The Group Rep kicks off its forty-fifth season with a pair of comedy one-acts by James McLure that are cemented in a particular time and place—the early 1970s in the small dusty town of Maynard, Texas. In Laundry and Bourbon, the Viet Nam War is grinding down, women are wives decades away from the Twenty-first Century surge of feminine power, and men are confused and piggish. Elizabeth (Savannah Schoenecker) is distractedly folding laundry on the back porch, gazing out at the bleak horizon, when her friend, Hattie (Kristin Towers-Rowles) stops by for a schmooze. The lively conversation is centered on their marriages, which are problematic for very different reasons.
Elizabeth’s husband, the Viet Nam vet, Roy, is not the boy she married right out of high school. He is moody and disappears from time to time, his only consolation a classic 1959 pink Thunderbird convertible. Hattie got dumped by the boy she loved in high school, and in her rage settled for the boy she could get and three children. Hattie is a motor mouth and the banter is lively as they swill bourbon highballs in the heat of the afternoon. Elizabeth and Hattie are joined by Amy Lee (Sarah Zuk), a country club, Southern Baptist, social-climbing, bridge-playing type, that both women disdain. And as the booze continues to flow, the scene is enthusiastically played, leavened by moments of poignancy.

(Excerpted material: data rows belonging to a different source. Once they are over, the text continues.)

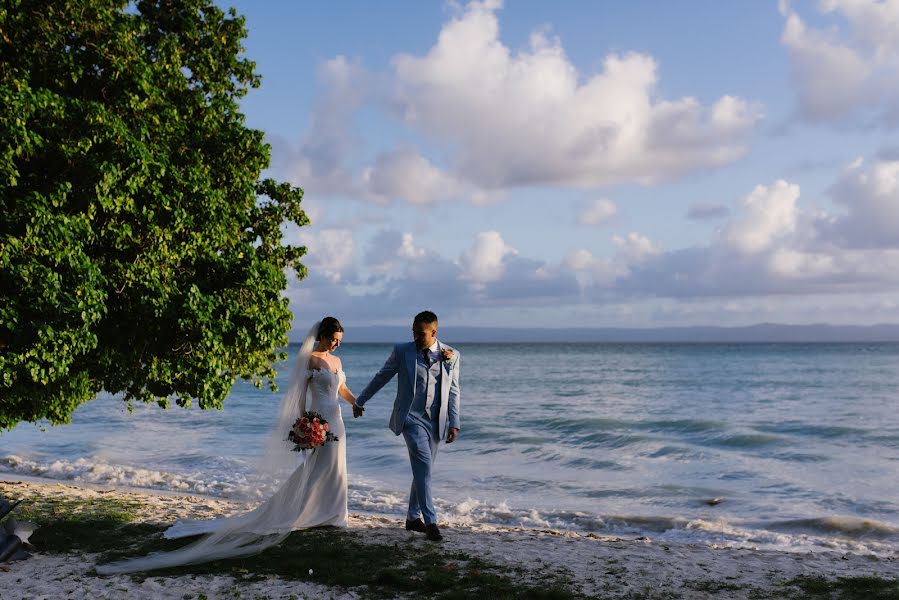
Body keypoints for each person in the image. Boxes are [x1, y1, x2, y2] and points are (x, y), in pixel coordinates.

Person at [97, 317, 357, 574]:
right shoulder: (310, 360)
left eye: (339, 341)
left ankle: (333, 513)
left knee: (335, 467)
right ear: (322, 336)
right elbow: (299, 395)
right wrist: (303, 424)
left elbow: (341, 388)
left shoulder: (337, 361)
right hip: (318, 420)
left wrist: (355, 402)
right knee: (317, 467)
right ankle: (310, 512)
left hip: (337, 420)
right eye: (333, 340)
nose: (336, 345)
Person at [353, 311, 461, 542]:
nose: (415, 337)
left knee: (424, 471)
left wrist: (455, 421)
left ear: (434, 332)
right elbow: (382, 376)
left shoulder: (451, 355)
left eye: (420, 333)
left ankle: (412, 518)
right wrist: (360, 400)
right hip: (410, 419)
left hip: (436, 420)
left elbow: (453, 390)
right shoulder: (402, 351)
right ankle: (431, 522)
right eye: (413, 332)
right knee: (423, 465)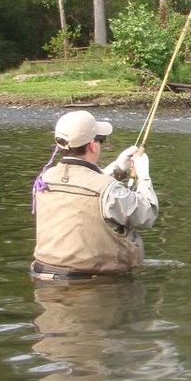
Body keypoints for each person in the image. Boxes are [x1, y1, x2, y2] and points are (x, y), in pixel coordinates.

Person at [32, 110, 158, 279]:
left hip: (43, 280)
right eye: (101, 140)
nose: (101, 144)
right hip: (95, 286)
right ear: (92, 145)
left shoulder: (45, 179)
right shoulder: (109, 190)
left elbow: (84, 190)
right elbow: (147, 214)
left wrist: (117, 168)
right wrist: (144, 176)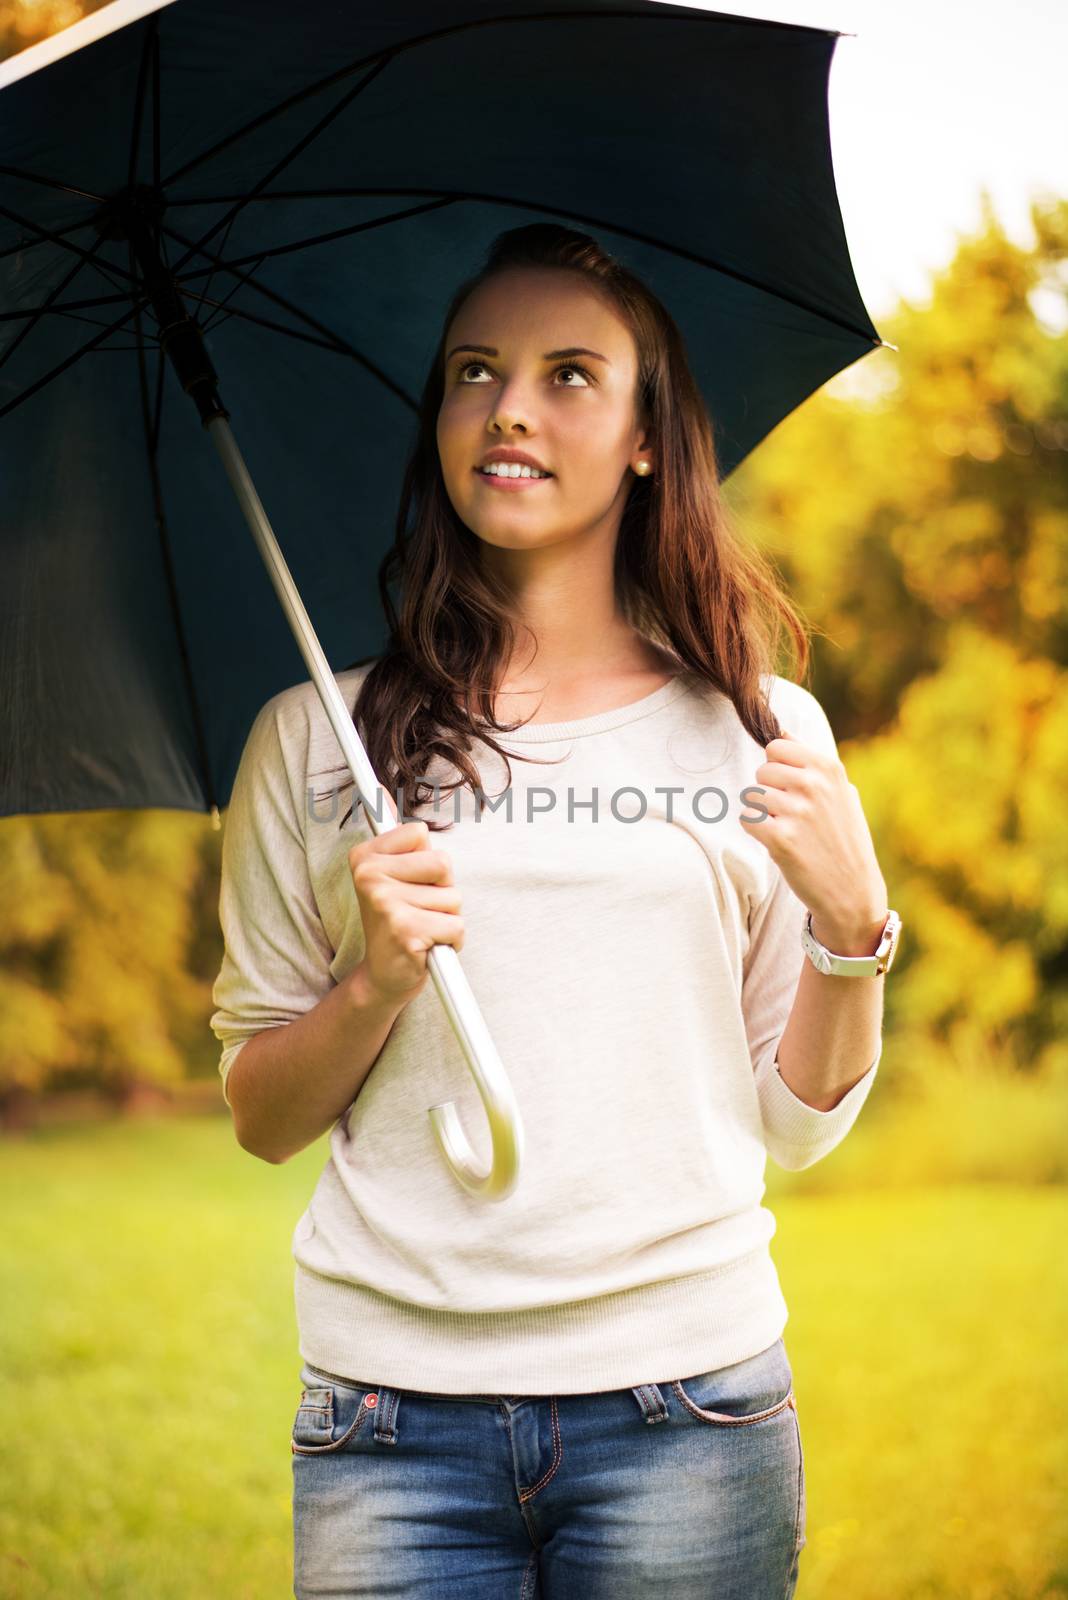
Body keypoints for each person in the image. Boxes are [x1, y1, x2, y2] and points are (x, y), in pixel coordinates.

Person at [210, 223, 894, 1599]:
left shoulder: (760, 731)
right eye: (474, 369)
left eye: (569, 373)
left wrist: (853, 929)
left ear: (650, 434)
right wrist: (375, 988)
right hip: (385, 1427)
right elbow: (262, 1114)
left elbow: (797, 1123)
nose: (508, 406)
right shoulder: (314, 737)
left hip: (687, 1415)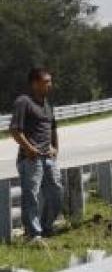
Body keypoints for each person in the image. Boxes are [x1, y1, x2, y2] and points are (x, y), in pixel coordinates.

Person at [9, 67, 62, 244]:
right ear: (34, 84)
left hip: (48, 157)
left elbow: (53, 128)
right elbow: (15, 130)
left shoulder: (47, 104)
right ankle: (34, 234)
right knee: (30, 196)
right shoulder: (24, 102)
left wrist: (56, 148)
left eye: (50, 81)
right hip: (30, 158)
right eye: (46, 82)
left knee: (56, 192)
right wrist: (29, 149)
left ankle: (47, 228)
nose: (50, 85)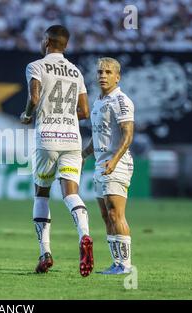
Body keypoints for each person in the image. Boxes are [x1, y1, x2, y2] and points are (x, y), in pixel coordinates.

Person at [20, 25, 93, 277]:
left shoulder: (36, 66)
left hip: (47, 138)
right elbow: (84, 111)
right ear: (66, 45)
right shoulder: (76, 71)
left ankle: (45, 253)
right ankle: (85, 235)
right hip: (73, 139)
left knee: (41, 193)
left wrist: (27, 115)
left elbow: (34, 98)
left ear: (47, 41)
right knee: (71, 193)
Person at [82, 57, 134, 274]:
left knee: (116, 214)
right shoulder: (99, 101)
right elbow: (98, 135)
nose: (103, 76)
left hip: (117, 164)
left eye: (108, 72)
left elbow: (128, 133)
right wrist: (84, 154)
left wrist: (114, 160)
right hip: (101, 164)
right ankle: (116, 263)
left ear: (117, 76)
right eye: (100, 72)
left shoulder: (121, 101)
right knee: (106, 216)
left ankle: (125, 265)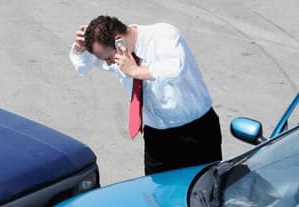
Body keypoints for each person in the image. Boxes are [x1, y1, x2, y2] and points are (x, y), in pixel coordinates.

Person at [69, 15, 222, 175]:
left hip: (195, 132)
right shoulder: (119, 54)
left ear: (119, 40)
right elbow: (82, 67)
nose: (108, 64)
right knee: (156, 193)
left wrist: (135, 71)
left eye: (108, 58)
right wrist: (80, 49)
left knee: (205, 192)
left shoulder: (163, 34)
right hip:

After intermission, the men take charge with Lone Star. It’s late at night behind Angel’s bar in the same town, and Roy (Nick Paonessa) is on a bender with his little brother Ray (R.J. DeBard). They swill down bottle after bottle of Lone Star beer as they gobble Slim Jims, Mars Bars, and popcorn while they shoot the shit. As delivered by Mr. Paonessa, Ray is a titanic figure on stage, prowling, growling, laughing, and expressing his wartime, post-traumatic syndrome in his own unique way. Little brother Ray takes Roy’s mostly light-hearted scorn with Sancho Panza-like reverence.
The brothers are joined by Cletis (Todd Andrew Ball), Amy Lee’s businessman husband, who has taken Ray’s disdainful abuse since high school. Cletis admired Roy in high school, trying and failing to emulate him. Roy heaps cruelty on Cletis, which the storeowner endures for a reason soon to be revealed. There is a lot going on in the scene. There is passion, angst, love, fear, worship, secrets hidden and revealed and more. Lone Star is a high-speed, freight train of a play.
Not for nothing, the first time that Laundry and Bourbon and Lone Star were shown together at the McCarter Theatre in 1980, the event was entitled 1959 Pink Thunderbird.
Under the smart direction of Barbara Brownell, Laundry and Bourbon and Lone Star is handsomely mounted by the production design team that includes Chris Winfield (Set Design), J. Kent Inasy (Lighting Design), Angela M. Eads (Costume Design), Steve Shaw (Sound Design), Amanda Newman (Fight Choreographer), Doug Haverty (Graphic Design), John Ledley (Stage Manager), Todd Andrew Ball (Assistant Director), Doug Engalla (Photographer/Videographer), and Kyra Schwartz (Set Dresser).
Produced by Lloyd Pedersen, The Group Rep presentation of Laundry and Bourbon and Lone Star continues through March 3 in the Lonny Chapman Theatre, 10900 Burbank Boulevard, North Hollywood.